• **Plain-text document sources**
....
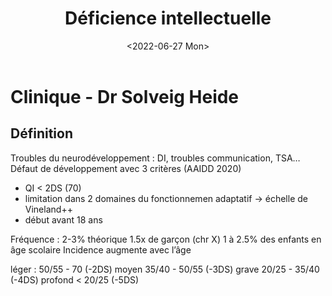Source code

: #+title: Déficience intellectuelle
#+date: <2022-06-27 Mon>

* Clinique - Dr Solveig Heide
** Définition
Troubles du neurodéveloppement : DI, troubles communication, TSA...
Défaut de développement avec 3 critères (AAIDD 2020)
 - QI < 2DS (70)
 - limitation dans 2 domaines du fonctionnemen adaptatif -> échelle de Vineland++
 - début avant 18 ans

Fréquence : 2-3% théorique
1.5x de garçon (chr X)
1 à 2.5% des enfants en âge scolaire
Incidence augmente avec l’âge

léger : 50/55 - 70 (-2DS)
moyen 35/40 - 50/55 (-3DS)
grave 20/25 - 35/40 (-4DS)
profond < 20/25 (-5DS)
....
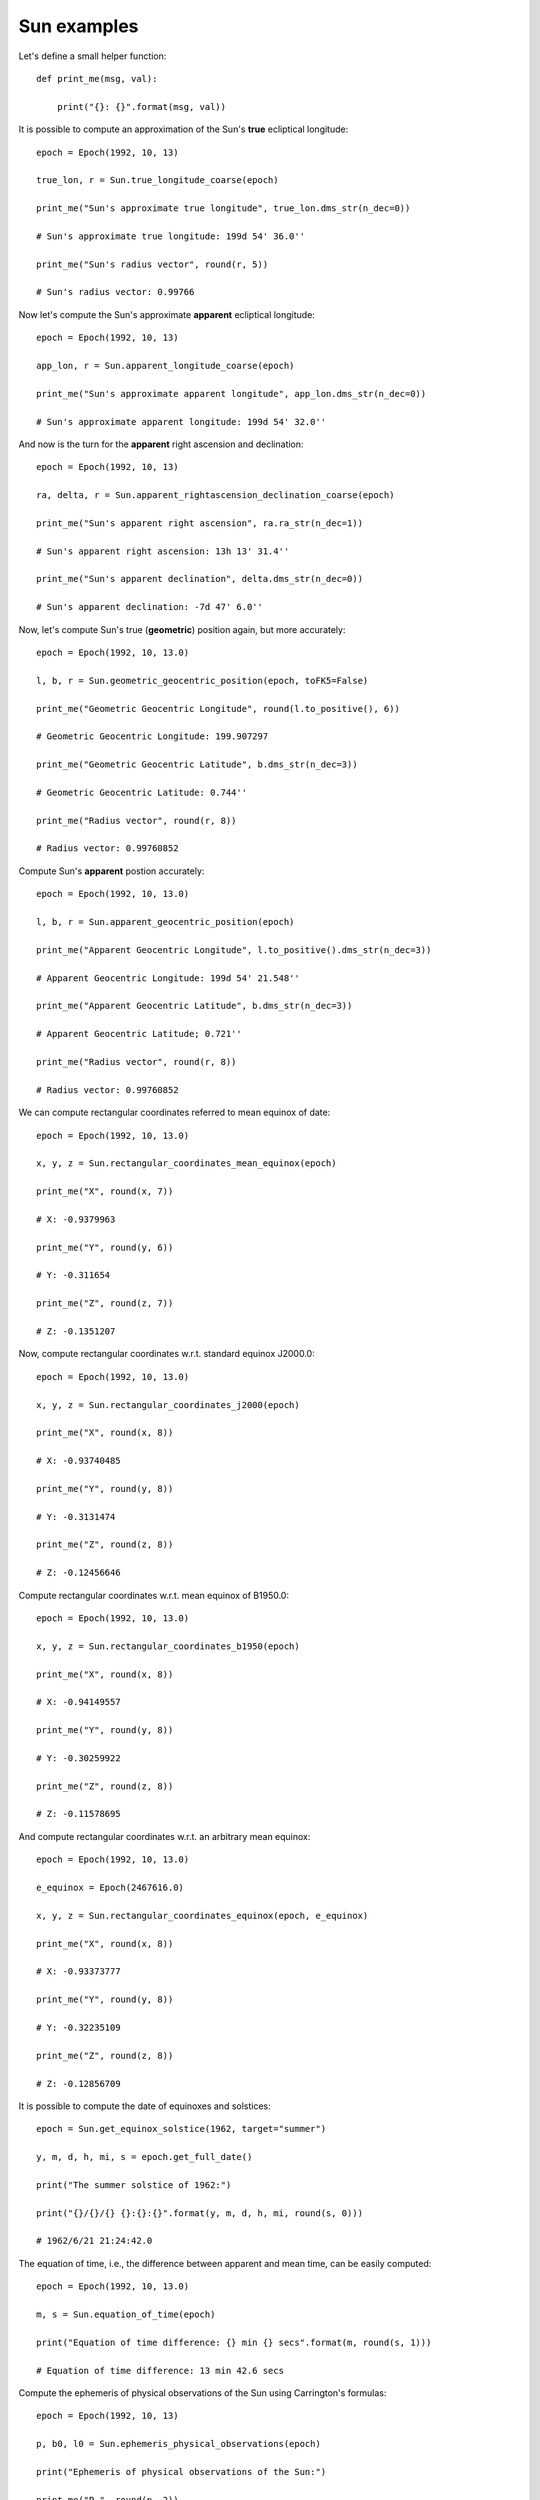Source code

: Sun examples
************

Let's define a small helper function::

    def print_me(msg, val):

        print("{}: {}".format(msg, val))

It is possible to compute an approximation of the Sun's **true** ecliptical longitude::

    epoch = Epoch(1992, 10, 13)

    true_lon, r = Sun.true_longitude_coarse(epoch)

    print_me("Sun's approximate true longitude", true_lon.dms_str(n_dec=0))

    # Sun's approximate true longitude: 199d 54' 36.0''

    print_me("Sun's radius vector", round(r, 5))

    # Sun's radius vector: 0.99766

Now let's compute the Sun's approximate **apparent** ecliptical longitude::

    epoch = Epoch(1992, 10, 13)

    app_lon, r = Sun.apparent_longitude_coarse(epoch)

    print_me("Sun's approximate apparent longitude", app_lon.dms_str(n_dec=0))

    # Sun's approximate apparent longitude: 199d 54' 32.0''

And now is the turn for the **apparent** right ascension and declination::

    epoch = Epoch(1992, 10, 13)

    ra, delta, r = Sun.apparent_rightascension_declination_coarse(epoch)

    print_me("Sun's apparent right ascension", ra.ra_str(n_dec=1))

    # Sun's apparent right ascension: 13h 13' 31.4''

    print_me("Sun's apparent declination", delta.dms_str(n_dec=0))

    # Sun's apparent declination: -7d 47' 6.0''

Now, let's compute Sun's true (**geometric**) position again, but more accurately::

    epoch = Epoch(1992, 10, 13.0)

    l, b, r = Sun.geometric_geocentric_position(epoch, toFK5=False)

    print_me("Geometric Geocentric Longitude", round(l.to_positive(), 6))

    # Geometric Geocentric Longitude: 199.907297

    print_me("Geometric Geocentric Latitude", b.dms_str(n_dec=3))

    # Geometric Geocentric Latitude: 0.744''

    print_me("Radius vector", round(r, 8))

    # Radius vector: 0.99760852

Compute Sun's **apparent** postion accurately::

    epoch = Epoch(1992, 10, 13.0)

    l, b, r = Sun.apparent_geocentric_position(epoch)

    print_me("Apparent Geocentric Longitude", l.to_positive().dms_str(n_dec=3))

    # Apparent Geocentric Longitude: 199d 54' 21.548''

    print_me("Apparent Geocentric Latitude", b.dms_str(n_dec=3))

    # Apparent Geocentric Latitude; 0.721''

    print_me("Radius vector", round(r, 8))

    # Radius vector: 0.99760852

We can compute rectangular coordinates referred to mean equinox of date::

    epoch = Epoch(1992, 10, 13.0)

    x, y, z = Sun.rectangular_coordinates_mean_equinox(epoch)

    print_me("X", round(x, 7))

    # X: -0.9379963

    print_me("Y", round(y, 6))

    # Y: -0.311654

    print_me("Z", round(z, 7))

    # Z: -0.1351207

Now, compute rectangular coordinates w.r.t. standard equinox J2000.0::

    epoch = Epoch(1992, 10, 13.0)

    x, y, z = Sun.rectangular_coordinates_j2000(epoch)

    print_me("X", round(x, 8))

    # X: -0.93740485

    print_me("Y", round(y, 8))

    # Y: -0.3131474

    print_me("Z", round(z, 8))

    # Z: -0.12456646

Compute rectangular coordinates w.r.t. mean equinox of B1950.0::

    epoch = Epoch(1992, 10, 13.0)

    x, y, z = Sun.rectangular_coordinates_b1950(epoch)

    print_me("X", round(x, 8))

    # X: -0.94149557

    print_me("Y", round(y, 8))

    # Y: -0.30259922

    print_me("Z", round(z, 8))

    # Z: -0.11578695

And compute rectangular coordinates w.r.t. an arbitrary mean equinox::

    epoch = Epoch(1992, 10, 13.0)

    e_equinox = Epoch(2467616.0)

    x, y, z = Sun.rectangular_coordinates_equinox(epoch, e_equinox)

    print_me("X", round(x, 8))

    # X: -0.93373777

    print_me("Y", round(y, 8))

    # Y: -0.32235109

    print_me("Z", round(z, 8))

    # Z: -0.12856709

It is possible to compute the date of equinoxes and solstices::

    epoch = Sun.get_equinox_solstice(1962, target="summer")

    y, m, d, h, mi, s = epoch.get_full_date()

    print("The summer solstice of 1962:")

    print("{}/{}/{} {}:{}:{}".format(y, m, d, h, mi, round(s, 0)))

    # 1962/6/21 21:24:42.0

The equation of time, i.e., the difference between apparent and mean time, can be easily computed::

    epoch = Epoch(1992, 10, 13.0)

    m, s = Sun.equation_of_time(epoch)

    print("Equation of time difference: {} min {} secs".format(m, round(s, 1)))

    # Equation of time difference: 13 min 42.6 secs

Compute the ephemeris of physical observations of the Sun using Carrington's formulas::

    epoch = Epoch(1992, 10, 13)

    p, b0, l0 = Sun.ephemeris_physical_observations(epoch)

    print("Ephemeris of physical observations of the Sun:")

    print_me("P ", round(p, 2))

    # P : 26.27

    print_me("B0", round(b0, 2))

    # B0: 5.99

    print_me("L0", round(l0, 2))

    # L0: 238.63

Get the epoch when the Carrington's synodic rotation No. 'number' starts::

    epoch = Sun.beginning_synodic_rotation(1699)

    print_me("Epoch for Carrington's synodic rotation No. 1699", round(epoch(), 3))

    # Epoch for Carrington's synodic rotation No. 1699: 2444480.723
....
Using the records above, select and copy every line that has the word "Latitude".

    print_me("Geometric Geocentric Latitude", b.dms_str(n_dec=3))
    # Geometric Geocentric Latitude: 0.744''
    print_me("Apparent Geocentric Latitude", b.dms_str(n_dec=3))
    # Apparent Geocentric Latitude; 0.721''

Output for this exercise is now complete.